DATA SEGMENT
━━━━━━━━

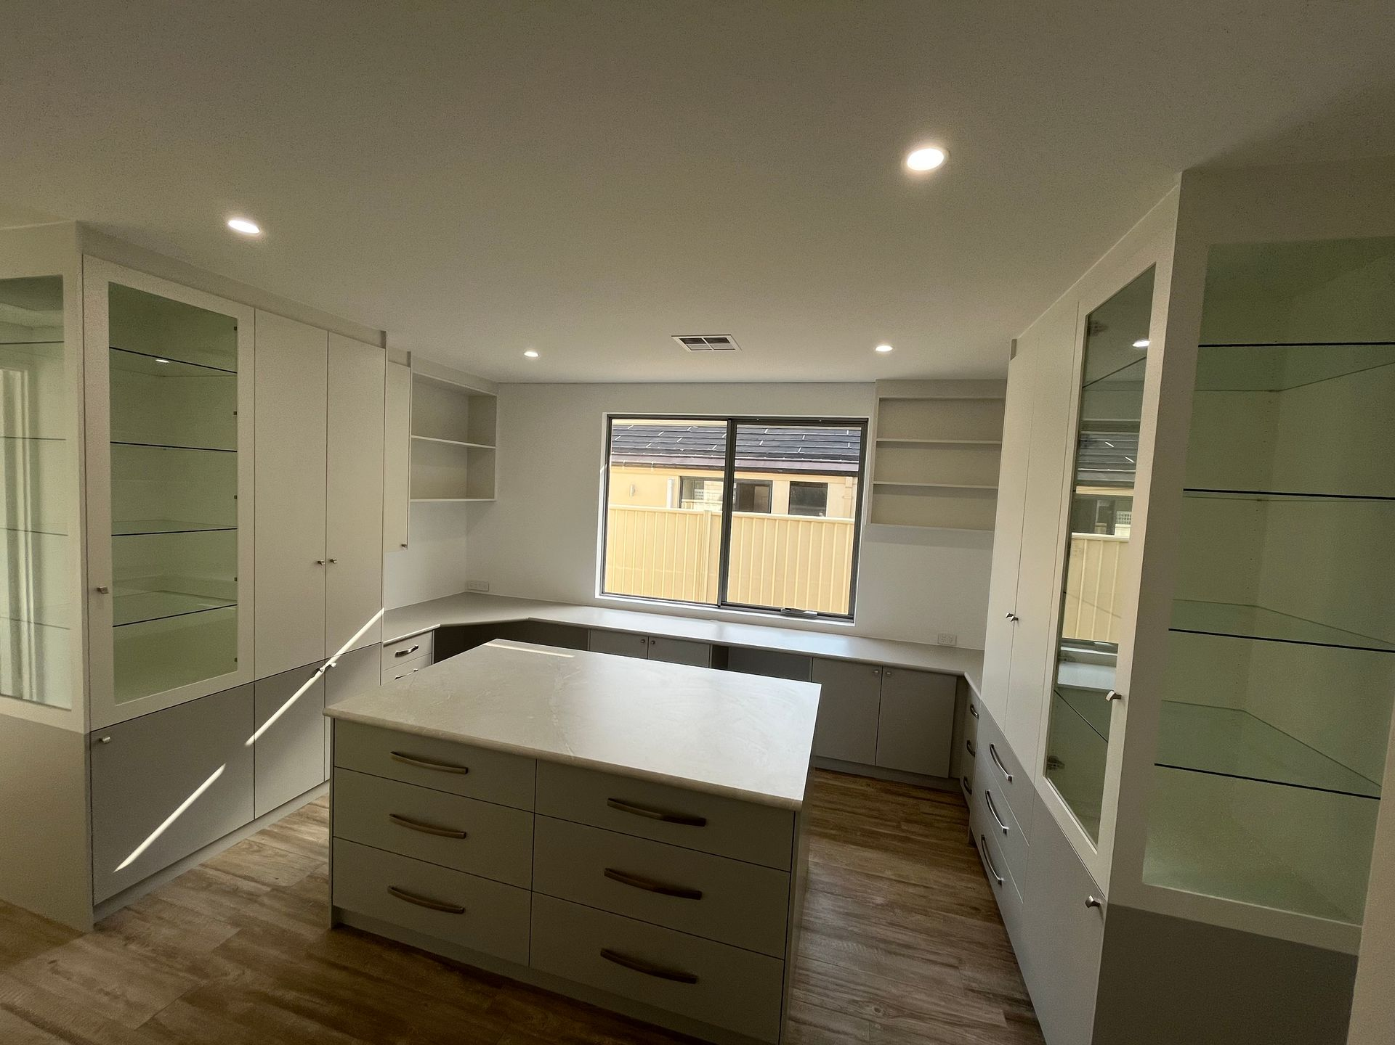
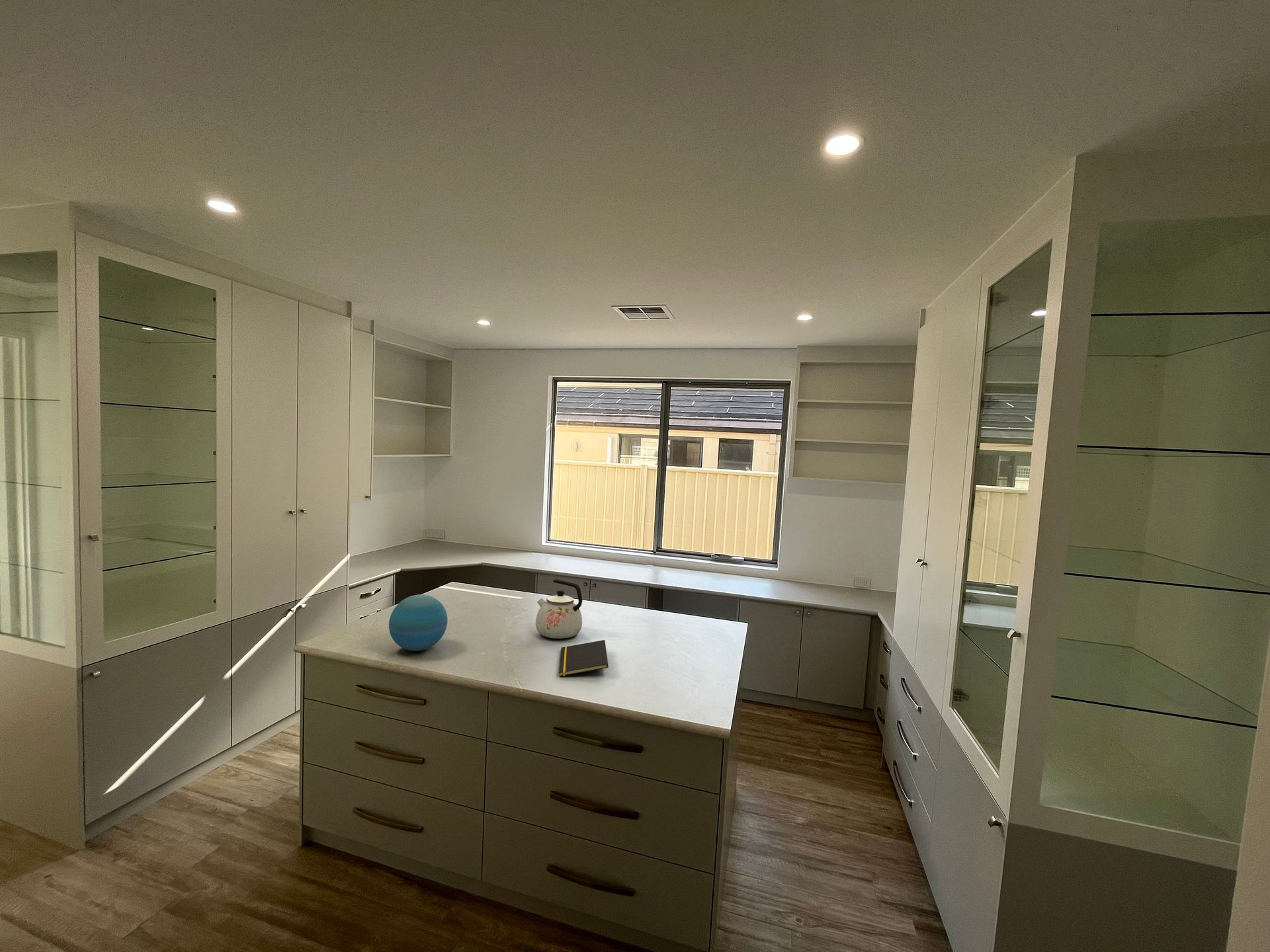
+ decorative orb [388,594,448,652]
+ notepad [558,639,609,677]
+ kettle [535,579,583,639]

━━━━━━━━

TRY IT
Transcribe all lines above exactly, skipping pictures.

SOLUTION FOR THIS PROBLEM
+ decorative orb [388,594,448,652]
+ notepad [558,639,609,677]
+ kettle [535,579,583,639]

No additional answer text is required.